---- SOURCE DOCUMENT
[RFC PATCH 2/2] s390/mm: Batch PTE updates in lazy MMU mode

Alexander Gordeev posted 2 patches 1 week, 1 day ago
[RFC PATCH 2/2] s390/mm: Batch PTE updates in lazy MMU mode
Posted by Alexander Gordeev 1 week, 1 day ago
Make use of the IPTE instruction's "Additional Entries" field to
invalidate multiple PTEs in one go while in lazy MMU mode. This
is the mode in which many memory-management system calls (like
mremap(), mprotect(), etc.) update memory attributes.

To achieve that, the set_pte() and ptep_get() primitives use a
per-CPU cache to store and retrieve PTE values and apply the
cached values to the real page table once lazy MMU mode is left.
--------
- [EXERCISE TASKS]
1. Reproduce the part of the patch excerpt that opens with the words containing "To achieve that, the" and closes with "mode is left.".
2. List every function name written with parentheses in the patch excerpt.
---- ROWS
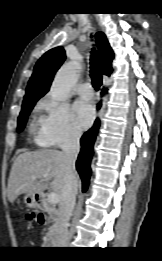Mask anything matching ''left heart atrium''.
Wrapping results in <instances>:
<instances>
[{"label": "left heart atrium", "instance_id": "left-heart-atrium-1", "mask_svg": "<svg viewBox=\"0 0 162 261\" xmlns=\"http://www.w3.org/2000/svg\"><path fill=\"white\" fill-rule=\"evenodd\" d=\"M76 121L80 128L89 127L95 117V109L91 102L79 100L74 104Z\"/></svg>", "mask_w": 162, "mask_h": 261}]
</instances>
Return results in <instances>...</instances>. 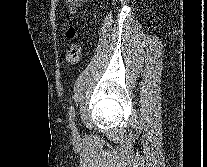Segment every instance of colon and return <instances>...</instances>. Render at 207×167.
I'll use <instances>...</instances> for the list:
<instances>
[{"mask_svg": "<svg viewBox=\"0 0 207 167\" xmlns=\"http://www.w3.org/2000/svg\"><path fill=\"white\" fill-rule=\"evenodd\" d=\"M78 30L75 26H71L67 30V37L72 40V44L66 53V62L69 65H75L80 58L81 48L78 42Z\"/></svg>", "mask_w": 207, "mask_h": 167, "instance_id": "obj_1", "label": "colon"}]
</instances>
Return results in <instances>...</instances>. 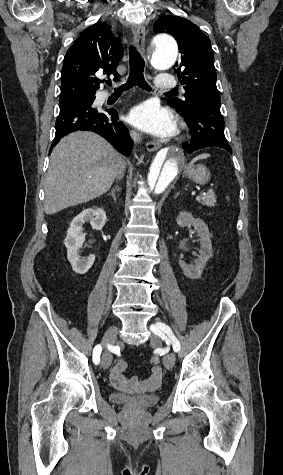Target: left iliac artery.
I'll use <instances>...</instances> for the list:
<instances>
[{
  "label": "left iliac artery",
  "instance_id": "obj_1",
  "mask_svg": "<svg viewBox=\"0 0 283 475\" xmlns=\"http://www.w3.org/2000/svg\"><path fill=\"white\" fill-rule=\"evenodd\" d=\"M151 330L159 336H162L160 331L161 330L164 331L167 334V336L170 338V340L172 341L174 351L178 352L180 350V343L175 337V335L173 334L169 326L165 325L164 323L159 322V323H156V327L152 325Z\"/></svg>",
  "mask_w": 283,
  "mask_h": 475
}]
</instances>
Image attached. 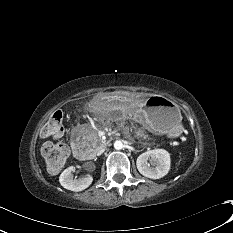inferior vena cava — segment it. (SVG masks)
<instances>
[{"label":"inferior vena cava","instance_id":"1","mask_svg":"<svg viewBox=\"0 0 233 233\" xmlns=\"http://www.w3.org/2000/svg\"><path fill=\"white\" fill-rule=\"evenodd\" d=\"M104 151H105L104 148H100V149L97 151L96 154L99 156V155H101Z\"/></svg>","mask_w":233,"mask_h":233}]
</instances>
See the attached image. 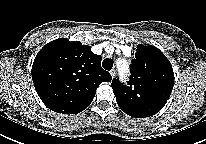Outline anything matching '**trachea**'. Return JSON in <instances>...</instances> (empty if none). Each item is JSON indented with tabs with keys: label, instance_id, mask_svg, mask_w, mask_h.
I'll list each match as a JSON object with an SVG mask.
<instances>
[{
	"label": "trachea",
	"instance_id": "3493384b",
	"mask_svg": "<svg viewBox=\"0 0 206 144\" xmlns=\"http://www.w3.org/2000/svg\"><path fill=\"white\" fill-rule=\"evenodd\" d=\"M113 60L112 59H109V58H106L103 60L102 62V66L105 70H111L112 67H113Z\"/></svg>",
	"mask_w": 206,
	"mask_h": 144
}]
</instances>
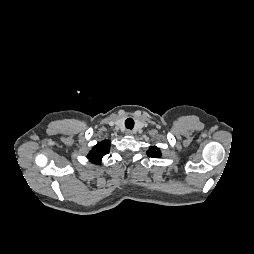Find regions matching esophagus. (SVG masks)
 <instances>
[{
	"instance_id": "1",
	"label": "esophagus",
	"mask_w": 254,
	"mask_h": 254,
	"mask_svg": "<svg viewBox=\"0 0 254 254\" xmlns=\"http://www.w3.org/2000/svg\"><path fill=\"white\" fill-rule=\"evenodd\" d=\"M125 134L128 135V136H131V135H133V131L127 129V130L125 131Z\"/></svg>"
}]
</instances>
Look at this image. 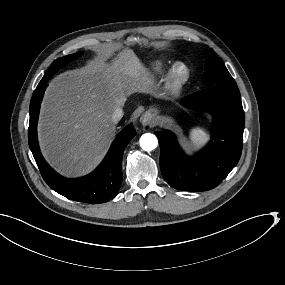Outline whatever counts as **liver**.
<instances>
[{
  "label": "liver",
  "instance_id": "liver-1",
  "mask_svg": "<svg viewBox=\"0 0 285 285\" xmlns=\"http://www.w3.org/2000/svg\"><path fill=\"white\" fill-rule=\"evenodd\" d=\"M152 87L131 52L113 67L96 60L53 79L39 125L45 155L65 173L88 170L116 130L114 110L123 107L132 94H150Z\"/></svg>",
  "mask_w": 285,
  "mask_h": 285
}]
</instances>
--------
---- ROWS
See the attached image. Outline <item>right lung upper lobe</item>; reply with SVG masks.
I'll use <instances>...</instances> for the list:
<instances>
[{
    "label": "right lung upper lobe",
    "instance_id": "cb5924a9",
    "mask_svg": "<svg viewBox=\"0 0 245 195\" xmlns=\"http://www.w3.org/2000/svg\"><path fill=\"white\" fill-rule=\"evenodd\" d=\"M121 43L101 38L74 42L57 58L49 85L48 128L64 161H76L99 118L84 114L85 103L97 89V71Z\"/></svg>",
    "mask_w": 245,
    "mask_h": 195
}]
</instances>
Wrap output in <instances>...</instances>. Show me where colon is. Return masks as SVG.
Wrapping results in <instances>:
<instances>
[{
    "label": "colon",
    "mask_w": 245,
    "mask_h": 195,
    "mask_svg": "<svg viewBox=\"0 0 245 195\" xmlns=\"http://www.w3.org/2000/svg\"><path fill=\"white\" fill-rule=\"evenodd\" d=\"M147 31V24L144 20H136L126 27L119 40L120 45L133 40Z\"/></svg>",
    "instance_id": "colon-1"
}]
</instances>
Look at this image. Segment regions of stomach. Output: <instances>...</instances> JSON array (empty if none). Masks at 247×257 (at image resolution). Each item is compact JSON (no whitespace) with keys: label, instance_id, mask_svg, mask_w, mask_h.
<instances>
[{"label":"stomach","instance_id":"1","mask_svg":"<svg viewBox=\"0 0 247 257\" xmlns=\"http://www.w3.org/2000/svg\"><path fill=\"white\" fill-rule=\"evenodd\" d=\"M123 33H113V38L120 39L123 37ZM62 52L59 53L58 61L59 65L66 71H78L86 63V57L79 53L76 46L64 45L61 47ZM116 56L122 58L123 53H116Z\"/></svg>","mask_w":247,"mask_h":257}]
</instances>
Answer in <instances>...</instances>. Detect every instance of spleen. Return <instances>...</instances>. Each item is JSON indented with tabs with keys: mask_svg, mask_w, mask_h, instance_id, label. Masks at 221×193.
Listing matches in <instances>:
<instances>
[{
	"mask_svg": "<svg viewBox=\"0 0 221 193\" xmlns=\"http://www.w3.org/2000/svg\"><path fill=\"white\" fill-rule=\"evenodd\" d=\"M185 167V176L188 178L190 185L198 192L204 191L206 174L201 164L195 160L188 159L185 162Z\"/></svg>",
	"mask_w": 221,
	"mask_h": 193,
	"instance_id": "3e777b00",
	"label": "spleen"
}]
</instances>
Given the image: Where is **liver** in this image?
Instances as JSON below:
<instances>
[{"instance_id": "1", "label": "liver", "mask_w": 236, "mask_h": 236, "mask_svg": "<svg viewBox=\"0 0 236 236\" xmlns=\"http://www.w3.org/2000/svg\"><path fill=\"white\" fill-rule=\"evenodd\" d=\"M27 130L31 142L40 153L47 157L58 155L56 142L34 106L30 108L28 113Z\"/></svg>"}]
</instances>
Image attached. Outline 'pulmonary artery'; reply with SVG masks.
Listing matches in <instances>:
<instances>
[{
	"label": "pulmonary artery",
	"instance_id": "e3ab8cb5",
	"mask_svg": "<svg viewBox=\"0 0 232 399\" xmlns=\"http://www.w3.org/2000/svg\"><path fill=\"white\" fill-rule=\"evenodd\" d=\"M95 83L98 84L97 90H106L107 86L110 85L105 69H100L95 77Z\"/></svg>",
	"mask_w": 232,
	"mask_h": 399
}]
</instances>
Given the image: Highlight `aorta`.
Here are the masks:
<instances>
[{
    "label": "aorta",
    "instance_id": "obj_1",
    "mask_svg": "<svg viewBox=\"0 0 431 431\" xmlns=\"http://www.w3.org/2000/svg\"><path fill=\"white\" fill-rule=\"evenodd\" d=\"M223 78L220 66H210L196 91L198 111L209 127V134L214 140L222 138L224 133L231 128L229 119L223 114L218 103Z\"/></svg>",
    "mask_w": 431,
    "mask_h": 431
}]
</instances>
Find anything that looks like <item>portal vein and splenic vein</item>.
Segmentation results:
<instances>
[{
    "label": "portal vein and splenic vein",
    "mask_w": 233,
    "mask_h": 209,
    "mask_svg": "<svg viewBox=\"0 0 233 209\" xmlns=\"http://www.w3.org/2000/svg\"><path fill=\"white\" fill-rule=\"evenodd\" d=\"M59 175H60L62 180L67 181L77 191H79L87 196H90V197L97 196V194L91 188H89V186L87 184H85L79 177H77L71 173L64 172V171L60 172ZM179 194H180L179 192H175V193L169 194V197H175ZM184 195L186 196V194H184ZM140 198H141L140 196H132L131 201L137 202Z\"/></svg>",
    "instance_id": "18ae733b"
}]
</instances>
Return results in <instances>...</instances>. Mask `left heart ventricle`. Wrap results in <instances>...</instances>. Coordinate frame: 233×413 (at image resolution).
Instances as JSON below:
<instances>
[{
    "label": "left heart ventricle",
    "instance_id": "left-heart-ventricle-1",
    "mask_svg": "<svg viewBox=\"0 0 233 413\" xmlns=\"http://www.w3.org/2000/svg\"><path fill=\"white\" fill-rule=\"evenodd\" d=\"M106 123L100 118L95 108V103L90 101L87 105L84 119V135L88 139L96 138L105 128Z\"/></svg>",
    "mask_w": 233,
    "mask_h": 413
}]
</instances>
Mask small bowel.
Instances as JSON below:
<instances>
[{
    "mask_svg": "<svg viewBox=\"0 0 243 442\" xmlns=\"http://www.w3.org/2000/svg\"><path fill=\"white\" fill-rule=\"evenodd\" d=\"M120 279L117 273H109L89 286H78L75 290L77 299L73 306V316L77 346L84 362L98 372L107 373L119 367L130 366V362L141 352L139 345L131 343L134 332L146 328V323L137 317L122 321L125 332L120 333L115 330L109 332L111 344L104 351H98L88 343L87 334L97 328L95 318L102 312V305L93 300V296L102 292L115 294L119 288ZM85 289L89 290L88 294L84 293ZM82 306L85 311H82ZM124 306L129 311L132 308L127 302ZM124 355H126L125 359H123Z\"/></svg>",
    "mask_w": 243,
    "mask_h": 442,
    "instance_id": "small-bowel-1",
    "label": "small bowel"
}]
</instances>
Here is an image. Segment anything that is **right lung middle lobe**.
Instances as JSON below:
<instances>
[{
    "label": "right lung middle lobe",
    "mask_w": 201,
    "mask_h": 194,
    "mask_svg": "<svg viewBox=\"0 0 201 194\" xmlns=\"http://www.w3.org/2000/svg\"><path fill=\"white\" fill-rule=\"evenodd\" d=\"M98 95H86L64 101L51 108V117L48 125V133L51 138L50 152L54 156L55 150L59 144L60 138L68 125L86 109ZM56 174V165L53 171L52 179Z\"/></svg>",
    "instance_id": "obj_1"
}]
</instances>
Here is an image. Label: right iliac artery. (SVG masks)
--------
- [RESPONSES IN ORDER]
1.
To achieve that, the set_pte() and ptep_get() primitives use a
per-CPU cache to store and retrieve PTE values and apply the
cached values to the real page table once lazy MMU mode is left.

2. mremap(), mprotect(), set_pte(), ptep_get()